In terms of operation, we did have some trouble with the RDB that we initially and incorrectly thought was the result of certain magazines not feeding correctly. As it turns out, the issue lie with the gun's almost infinitely variable gas regulator. As delivered from the RCMP evaluation lab, the gas pressures were turned up as high as possible, leading to an issue with double feeds or rounds simply being driven into the breech face rather than the trigger. It reminded us of the issue we initially had with the Type 97, which was also caused by the regulator being turned up too high, so we simply adjusted the RDB's gas system until it worked. But, we should note that owners would be well served to find a magazine they like and stick to that one type, as doing so will really let you dial the gas system in. Gen 3 Pmags were the most widely reliably (they worked across the most gas settings), but Lancer mags let us turn the gas down the lowest for the softest recoil.

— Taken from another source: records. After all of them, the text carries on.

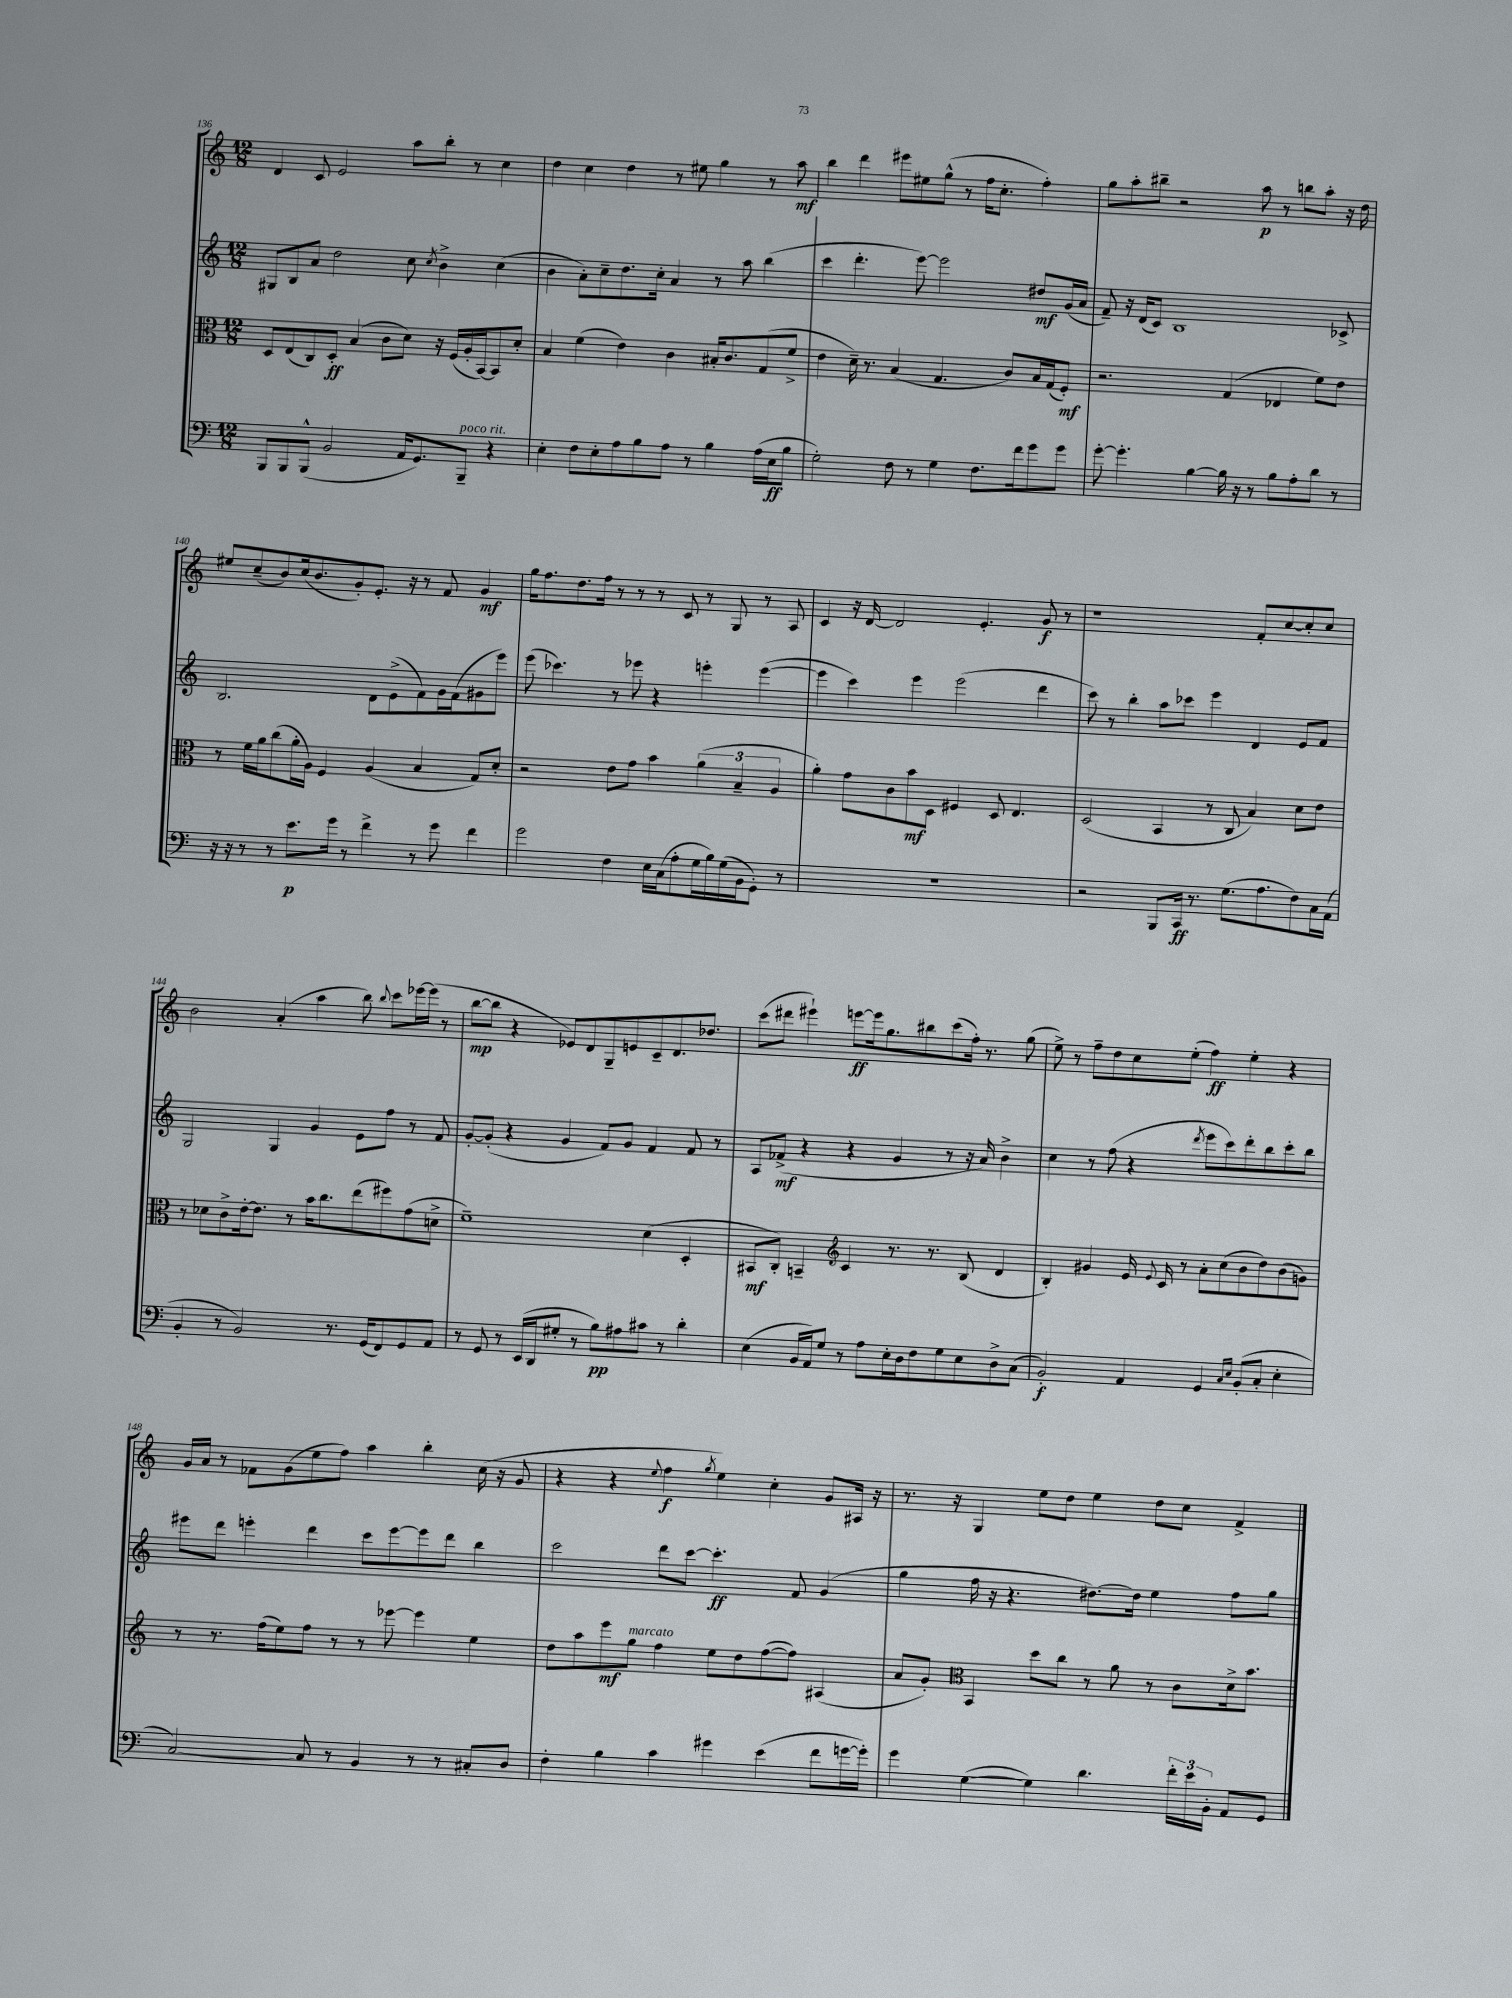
<<
\new StaffGroup <<
\new Staff = "s0" {
    \clef treble \key c \major \numericTimeSignature \time 12/8
    \autoBeamOff d'4 c'8 e'2 a''8[ b''8]-. r8 c''4 |
    d''4 c''4 d''4 r8 eis''8 g''4 r8 a''8\mf |
    b''4 d'''4 eis'''8[ eis''8 g''8]-^( r8 f''16[ c''8.]-. f''4-.) |
    g''8[ a''8-. bis''8]-- r2 a''8\p r8 b''8[ a''8]-. r16 d''16 |
    eis''8[ c''8--( b'8) c''16( b'8. g'8-.) e'8.]-. r16 r8 f'8 g'4\mf |
    g''16[ f''8. d''8. f''16] r8 r8 r8 c'8 r8 g8 r8 a8 |
    c'4 r16 d'16~ d'2 e'4.-. g'8\f r8 |
    r1 f'8[-. c''8~ c''8-. c''8] |
    b'2 a'4-.( a''4 b''8) \appoggiatura { b''8 } c'''8[ ees'''16~ ees'''16]( r8 |
    b''8[~\mp b''8] r4 ees'8[) d'8 g8-- e'8 c'8-- d'8. des''8.] |
    c'''8[( dis'''8] eis'''4-!) e'''8[~\ff e'''16 g''8. bis''8 c'''8( f''16]-.) r8. g''8( |
    e''8->) r8 f''8[-- d''8 c''8 e''8]-.( f''4\ff) e''4-. r4 |
    g'16[ a'16] r8 fes'8[ g'8( e''8 f''8]) a''4 b''4-. c''16( r16 g'8 |
    r4 r4 \appoggiatura { e''8 } f''4\f \acciaccatura { g''8 } e''4) c''4-. g'8[ ais16] r16 |
    r8. r16 g4 e''8[ d''8] e''4 d''8[ c''8] f'4-> \bar "|." |
}
\new Staff = "s1" {
    \clef treble \key c \major \numericTimeSignature \time 12/8
    \autoBeamOff gis8[ b8 a'8] d''2 c''8 \acciaccatura { c''8 } b'4-> c''4( |
    b'4 a'8[-.) c''8-- d''8. c''16]-. a'4 r8 a''8 b''4( |
    c'''4 d'''4.-. e'''8~) e'''2 dis''8[\mf g'16( a'16] |
    f'8--) r16 d'16[( c'8]) b1 ces'8-> |
    b2. d'8[ e'8->( f'8) g'16 f'16( gis'8 e'''8]) |
    e'''8( ces'''4.) r8 ees'''8 r4 e'''4-. e'''4~( |
    e'''4 c'''4) e'''4 e'''2( d'''4 |
    c'''8) r8 b''4-. a''8[ ces'''8] e'''4 d'4 e'8[ f'8] |
    g2 g4 g'4 e'8[ f''8] r8 f'8 |
    g'8[~-. g'8]-.( r4 g'4 f'8[) g'8] f'4 f'8 r8 |
    a8[ fes'8]->\mf( r4 r4 g'4 r8 r16 a'16) b'4-> |
    c''4 r8 f''8( r4 \acciaccatura { d'''8 } e'''8[ c'''8) d'''8-. b''8 c'''8-. b''8] |
    eis'''8[ d'''8] e'''4-. d'''4 c'''8[ e'''8~ e'''8 d'''8] b''4 |
    c'''2 d'''8[ c'''8]~ c'''4.-.\ff f'8 g'4( |
    g''4 f''16 r16 r4. dis''8.[~) dis''16] e''4 f''8[ g''8] \bar "|." |
}
\new Staff = "s2" {
    \clef alto \key c \major \numericTimeSignature \time 12/8
    \autoBeamOff d8[ e8( c8) d8]-.\ff b4( c'8[ d'8]) r16 f16[( a16-. b,16~) b,8 d'8]-. |
    b4 f'4( e'4) c'4 bis16[-. c'8. g8( f'8]-> |
    e'4 d'16--) r8. b4( g4. c'8[) b16 g16( f8]-.\mf) |
    r2. g4( ees4 f'8[) e'8] |
    r8 f'16[ a'16 c''8( a'16-. a16]) f4 a4( b4 g8[) d'8]-. |
    r2 e'8[ g'8] b'4 \tuplet 3/2 { a'4( b4-- a4 } |
    a'4-.) g'8[ c'8 b'8\mf d8] fis4 d8 e4. |
    d2( b,4 r8 c8 b4) d'8[ e'8] |
    r8 des'8[ c'8-> e'16~-. e'8.] r8 b'16[ c''8. e''8( fis''8) g'8( d'8]-> |
    f'1--) d'4( d4-. |
    bis,8[\mf c8]-.) b,4-- \clef treble c'4 r8. r8. b8( d'4 |
    b4-.) gis'4 e'16 \appoggiatura { e'8 } c'16 r8 a'8[-. c''8( b'8 d''8) b'8( g'8]) |
    r8 r8. f''16[( e''8) f''8] r8 r8 ees'''8~ ees'''4 e''4 |
    d''8[ a''8 e'''8\mf g''8]^\markup { \italic "marcato" } f''4 e''8[ d''8 f''8~( f''8]) ais4( |
    a'8[ g'8]-.) \clef alto b,4 d''8[ c''8] r8 a'8 r8 c'8[ d'16-> b'8.] \bar "|." |
}
\new Staff = "s3" {
    \clef bass \key c \major \numericTimeSignature \time 12/8
    \autoBeamOff b,,8[ b,,8 b,,8]-^( b,2 a,16[ g,8.) b,,8]--^\markup { \italic "poco rit." } r4 |
    e4-. f8[ e8-. a8 b8 a8] r8 b4 a16[( e16\ff b8] |
    g2-.) f8 r8 g4 f8.[ f'16 g'8 g'8] |
    g'8~-. g'4.-. b4~ b16 r16 r8 b8[ a8-. d'8] r8 |
    r16 r16 r8 r8 e'8.[\p g'16] r8 f'4-> r8 g'8 f'4 |
    g'2 f4 e16[ c16( a8-. g16 b16) g16( b,16 g,8]-.) r8 |
    R1. |
    r2 b,,8[ c,16]\ff r8. g8.[( a8. f8) c16 a,16]( |
    b,4-. r8 b,2) r8. g,16[( f,8) g,8 a,8] |
    r8 g,8 r8 e,16[( d,16 gis8]-. r8 b8[\pp) ais8 cis'8] r8 d'4-. |
    e4( b,16[ a,16) g8] r8 a8[ e16-. d16 f8 g8 e8 d8-> c8]( |
    b,2-.\f) a,4 g,4 \grace { c16[ e16] } b,8[-.( c8]-. e4-. |
    c2~) c8 r8 b,4 r8 r8 cis8[-. d8] |
    f4-. b4 c'4 gis'4 e'4( f'8[ g'16~ g'16]-.) |
    g'4 g4~( g4) d'4. \tuplet 3/2 { f'16[-. e'16 b,16]-. } a,8[ g,8] \bar "|." |
}
>>
>>
\layout { \context { \Score currentBarNumber = #136 } }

And boy, was it soft. Even with Pmags or USGI mags and the gas system turned up slightly, the RDB is a pussycat. Is it softer than an AR? Well, that's really difficult to say. We would lean towards "probably," if only because it did feel a bit softer and logically, all that extra bolt travel is just giving the gun a better chance to bleed off energy that'd otherwise be introduced to your shoulder. Fitted with some sort of compensator or brake, this thing would be absolutely hilarious in CQB matches; already comes back on target quickly and points like we wish our dog would and that's with an A2 birdcage on the end.
In terms of accuracy, this one is what we'd call rack grade with most of the bulk ammo we shoot most of the time, but we'd like to see what it could do with some 77-grain pills... especially with the commercial 1:7 twist barrels that consumer models will come with. However, due to the way the barrel is pinned to both the sight rail and chassis, it's quite the opposite of free floated so that may prove the limiting factor on the RDB's accuracy. But if it'll shoot into two inches with generic 55- or 62-grain ammo? Well, that's what we expect from most service rifles (including those aforementioned far more expensive bullpups, so this doesn't disappoint.
And that brings us to the big question: The price. After all, a $3,000 rifle that shoots into two inches with bulk M855 ammo isn't as impressive as, say, one that accomplishes that same feat for $1,400. Which is precisely what the RDB is. With pre-sale prices hovering right around that mark, the RDB is roughly twice as expensive as the cheapest centerfire bullpup rifle on the market (the Norinco Type 97), and roughly half the price of probably its closest competitor, the Tavor X95. And in terms of shooting performance, quality, intelligence of design, and overall "goodness," the RDB punches well above its price point. It's definitely far closer to the Tavor end of the spectrum than the Type 97 end of the spectrum, and even if you ignore the bullpup format completely, at $1,400 the RDB represents a pretty damned good deal for a non-restricted, STANAG-fed black rifle of any shape.